╭──

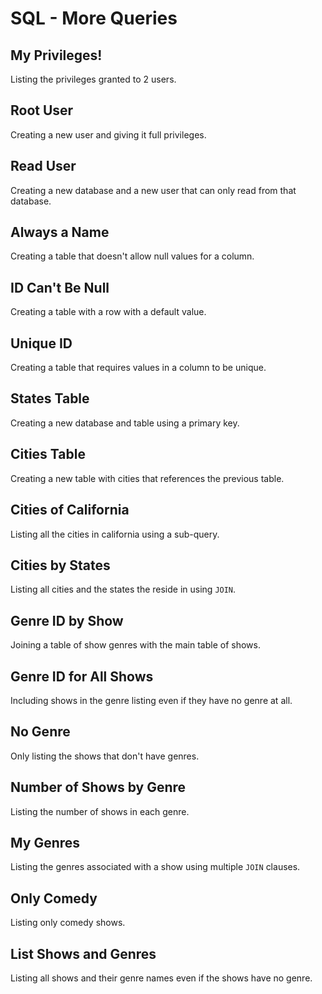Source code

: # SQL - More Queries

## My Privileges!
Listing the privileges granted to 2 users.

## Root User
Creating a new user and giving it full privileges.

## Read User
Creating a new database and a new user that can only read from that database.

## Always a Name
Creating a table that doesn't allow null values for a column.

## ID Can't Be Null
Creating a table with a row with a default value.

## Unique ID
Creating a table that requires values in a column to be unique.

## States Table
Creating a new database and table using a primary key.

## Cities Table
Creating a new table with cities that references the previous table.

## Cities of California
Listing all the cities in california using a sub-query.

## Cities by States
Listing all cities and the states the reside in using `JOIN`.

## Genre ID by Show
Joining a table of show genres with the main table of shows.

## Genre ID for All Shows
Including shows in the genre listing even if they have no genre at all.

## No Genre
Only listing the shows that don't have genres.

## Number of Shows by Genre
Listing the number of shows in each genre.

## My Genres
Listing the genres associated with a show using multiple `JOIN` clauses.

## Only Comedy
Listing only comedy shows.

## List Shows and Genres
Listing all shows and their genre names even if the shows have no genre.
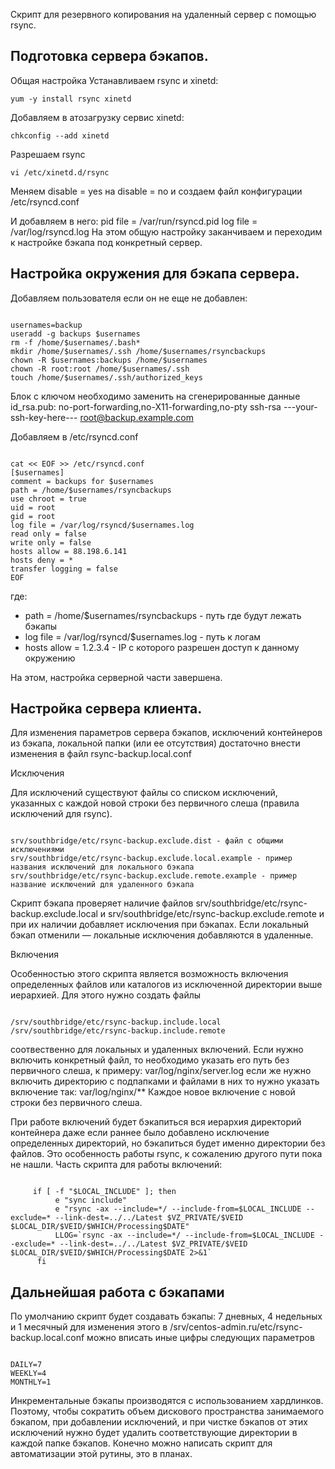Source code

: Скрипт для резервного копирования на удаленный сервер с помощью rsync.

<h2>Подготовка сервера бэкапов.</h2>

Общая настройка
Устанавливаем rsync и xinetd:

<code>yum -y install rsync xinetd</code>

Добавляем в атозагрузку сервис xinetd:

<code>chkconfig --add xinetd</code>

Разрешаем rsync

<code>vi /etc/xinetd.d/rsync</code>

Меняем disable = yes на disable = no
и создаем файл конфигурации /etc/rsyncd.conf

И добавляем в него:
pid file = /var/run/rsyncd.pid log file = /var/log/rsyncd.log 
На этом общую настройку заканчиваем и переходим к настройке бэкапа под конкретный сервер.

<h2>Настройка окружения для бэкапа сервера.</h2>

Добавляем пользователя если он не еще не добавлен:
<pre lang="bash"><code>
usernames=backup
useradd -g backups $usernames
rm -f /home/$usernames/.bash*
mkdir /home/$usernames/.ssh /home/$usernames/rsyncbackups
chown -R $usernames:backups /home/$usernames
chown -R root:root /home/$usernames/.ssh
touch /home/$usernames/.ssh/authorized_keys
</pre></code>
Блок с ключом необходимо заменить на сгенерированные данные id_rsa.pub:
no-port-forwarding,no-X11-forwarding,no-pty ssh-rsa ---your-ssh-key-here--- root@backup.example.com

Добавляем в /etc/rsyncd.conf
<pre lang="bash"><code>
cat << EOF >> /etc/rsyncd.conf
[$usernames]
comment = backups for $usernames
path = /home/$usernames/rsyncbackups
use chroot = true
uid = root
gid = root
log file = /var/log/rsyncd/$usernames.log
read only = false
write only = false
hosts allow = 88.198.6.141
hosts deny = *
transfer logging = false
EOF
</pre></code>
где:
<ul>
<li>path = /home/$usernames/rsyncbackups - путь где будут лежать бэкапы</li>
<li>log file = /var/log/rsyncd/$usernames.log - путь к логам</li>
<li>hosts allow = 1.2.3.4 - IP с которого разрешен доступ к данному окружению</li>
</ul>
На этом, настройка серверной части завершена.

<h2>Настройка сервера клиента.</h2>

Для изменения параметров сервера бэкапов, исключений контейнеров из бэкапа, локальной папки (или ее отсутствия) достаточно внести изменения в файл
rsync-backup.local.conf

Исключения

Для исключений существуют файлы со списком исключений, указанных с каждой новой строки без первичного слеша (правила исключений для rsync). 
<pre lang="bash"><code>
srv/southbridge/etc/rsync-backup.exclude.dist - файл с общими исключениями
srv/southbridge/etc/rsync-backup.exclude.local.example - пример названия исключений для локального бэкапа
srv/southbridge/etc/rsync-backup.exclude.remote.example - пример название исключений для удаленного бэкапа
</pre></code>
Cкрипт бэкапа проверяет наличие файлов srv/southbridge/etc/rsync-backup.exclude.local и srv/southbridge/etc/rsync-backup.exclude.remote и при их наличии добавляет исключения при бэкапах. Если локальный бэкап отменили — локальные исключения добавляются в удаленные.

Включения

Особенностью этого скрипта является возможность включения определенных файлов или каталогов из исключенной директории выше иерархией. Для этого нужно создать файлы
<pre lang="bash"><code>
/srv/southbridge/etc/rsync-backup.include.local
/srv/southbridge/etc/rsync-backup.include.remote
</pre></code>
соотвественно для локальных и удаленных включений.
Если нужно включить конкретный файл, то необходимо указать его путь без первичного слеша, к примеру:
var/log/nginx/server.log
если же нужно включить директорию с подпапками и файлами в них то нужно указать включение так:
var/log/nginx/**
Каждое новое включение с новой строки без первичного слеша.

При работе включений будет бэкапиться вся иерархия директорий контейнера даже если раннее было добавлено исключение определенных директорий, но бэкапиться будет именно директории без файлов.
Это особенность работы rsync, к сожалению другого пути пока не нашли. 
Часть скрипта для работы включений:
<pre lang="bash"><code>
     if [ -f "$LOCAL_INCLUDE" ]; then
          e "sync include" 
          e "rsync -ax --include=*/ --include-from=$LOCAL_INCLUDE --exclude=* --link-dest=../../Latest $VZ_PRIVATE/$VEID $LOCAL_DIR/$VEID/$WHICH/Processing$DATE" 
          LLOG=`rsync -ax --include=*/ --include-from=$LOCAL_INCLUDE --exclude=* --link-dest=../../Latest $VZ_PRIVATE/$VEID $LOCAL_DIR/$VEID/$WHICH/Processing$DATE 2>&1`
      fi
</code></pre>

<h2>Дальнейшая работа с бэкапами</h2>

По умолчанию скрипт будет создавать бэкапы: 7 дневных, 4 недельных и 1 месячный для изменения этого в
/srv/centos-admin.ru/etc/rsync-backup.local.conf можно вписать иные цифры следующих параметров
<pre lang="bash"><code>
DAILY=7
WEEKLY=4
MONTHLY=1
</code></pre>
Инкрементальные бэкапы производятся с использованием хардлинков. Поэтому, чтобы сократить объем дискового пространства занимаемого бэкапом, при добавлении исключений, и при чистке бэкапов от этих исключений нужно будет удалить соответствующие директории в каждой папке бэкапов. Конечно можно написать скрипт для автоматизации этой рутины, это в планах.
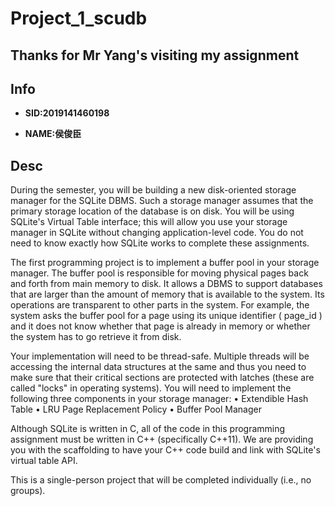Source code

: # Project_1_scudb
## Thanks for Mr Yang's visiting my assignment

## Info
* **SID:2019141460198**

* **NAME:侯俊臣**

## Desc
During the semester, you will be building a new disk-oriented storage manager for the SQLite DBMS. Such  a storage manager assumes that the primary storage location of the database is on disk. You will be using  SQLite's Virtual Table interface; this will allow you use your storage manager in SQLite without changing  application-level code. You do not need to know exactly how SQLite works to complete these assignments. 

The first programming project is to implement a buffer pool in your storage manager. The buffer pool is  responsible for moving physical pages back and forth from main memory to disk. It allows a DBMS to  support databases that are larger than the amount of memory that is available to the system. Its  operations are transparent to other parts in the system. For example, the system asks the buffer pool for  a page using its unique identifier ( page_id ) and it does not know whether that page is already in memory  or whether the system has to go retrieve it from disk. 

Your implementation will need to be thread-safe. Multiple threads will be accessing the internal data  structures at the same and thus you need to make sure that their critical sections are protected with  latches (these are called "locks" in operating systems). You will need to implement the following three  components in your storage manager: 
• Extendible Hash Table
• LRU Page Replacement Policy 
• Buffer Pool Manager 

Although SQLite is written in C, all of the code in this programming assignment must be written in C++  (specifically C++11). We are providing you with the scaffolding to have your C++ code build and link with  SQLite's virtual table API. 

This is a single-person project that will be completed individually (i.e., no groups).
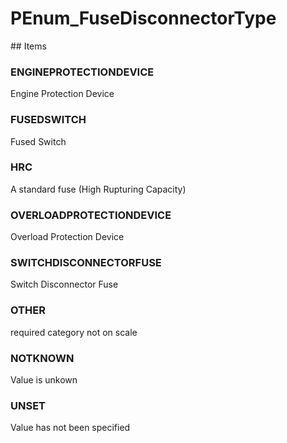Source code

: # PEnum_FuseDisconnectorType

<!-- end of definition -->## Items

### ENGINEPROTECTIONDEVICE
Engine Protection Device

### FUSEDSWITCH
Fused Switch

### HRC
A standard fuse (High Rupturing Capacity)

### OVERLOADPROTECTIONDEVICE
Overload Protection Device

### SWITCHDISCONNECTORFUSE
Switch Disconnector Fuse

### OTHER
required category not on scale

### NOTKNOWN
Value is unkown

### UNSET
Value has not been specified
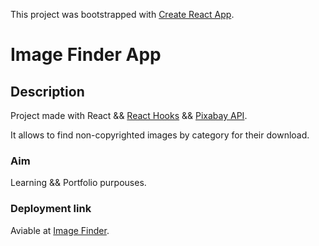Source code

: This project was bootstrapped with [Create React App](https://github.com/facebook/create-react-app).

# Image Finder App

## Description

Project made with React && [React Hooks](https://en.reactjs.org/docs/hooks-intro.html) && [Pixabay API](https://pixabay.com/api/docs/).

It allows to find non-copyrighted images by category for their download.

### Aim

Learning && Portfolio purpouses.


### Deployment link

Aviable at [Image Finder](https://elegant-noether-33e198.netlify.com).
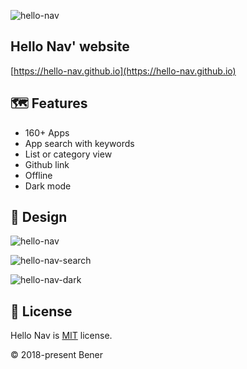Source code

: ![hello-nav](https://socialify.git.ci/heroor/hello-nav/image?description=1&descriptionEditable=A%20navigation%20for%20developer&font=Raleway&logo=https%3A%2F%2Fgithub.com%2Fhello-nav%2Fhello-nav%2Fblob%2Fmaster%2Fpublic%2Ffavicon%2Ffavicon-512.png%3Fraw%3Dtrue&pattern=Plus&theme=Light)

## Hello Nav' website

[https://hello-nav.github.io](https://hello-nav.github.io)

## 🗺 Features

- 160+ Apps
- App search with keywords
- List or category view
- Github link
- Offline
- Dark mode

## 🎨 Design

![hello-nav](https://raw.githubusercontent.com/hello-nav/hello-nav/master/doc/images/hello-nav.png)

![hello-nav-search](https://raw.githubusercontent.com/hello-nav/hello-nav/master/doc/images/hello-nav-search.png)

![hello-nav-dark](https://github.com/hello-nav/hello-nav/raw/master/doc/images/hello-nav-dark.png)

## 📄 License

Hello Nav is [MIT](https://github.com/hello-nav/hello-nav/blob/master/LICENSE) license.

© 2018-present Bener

╰──

→ **ACTION ITEM**
Recast the source text as a Markdown table with the columns "Row" and "Line," starting at the line that contains "## Read User" and ending at the line that contains "На этом общую", both included. Number the rows, skip blank lines, and leave the pictures out.

→ **EXERCISE OUTPUT**
| Row | Line |
|---|---|
| 1 | ## Read User |
| 2 | Creating a new database and a new user that can only read from that database. |
| 3 | ## Always a Name |
| 4 | Creating a table that doesn't allow null values for a column. |
| 5 | ## ID Can't Be Null |
| 6 | Creating a table with a row with a default value. |
| 7 | ## Unique ID |
| 8 | Creating a table that requires values in a column to be unique. |
| 9 | ## States Table |
| 10 | Creating a new database and table using a primary key. |
| 11 | ## Cities Table |
| 12 | Creating a new table with cities that references the previous table. |
| 13 | ## Cities of California |
| 14 | Listing all the cities in california using a sub-query. |
| 15 | ## Cities by States |
| 16 | Listing all cities and the states the reside in using `JOIN`. |
| 17 | ## Genre ID by Show |
| 18 | Joining a table of show genres with the main table of shows. |
| 19 | ## Genre ID for All Shows |
| 20 | Including shows in the genre listing even if they have no genre at all. |
| 21 | ## No Genre |
| 22 | Only listing the shows that don't have genres. |
| 23 | ## Number of Shows by Genre |
| 24 | Listing the number of shows in each genre. |
| 25 | ## My Genres |
| 26 | Listing the genres associated with a show using multiple `JOIN` clauses. |
| 27 | ## Only Comedy |
| 28 | Listing only comedy shows. |
| 29 | ## List Shows and Genres |
| 30 | Listing all shows and their genre names even if the shows have no genre. |
| 31 | Source code |
| 32 | : Скрипт для резервного копирования на удаленный сервер с помощью rsync. |
| 33 | <h2>Подготовка сервера бэкапов.</h2> |
| 34 | Общая настройка |
| 35 | Устанавливаем rsync и xinetd: |
| 36 | <code>yum -y install rsync xinetd</code> |
| 37 | Добавляем в атозагрузку сервис xinetd: |
| 38 | <code>chkconfig --add xinetd</code> |
| 39 | Разрешаем rsync |
| 40 | <code>vi /etc/xinetd.d/rsync</code> |
| 41 | Меняем disable = yes на disable = no |
| 42 | и создаем файл конфигурации /etc/rsyncd.conf |
| 43 | И добавляем в него: |
| 44 | pid file = /var/run/rsyncd.pid log file = /var/log/rsyncd.log  |
| 45 | На этом общую настройку заканчиваем и переходим к настройке бэкапа под конкретный сервер. |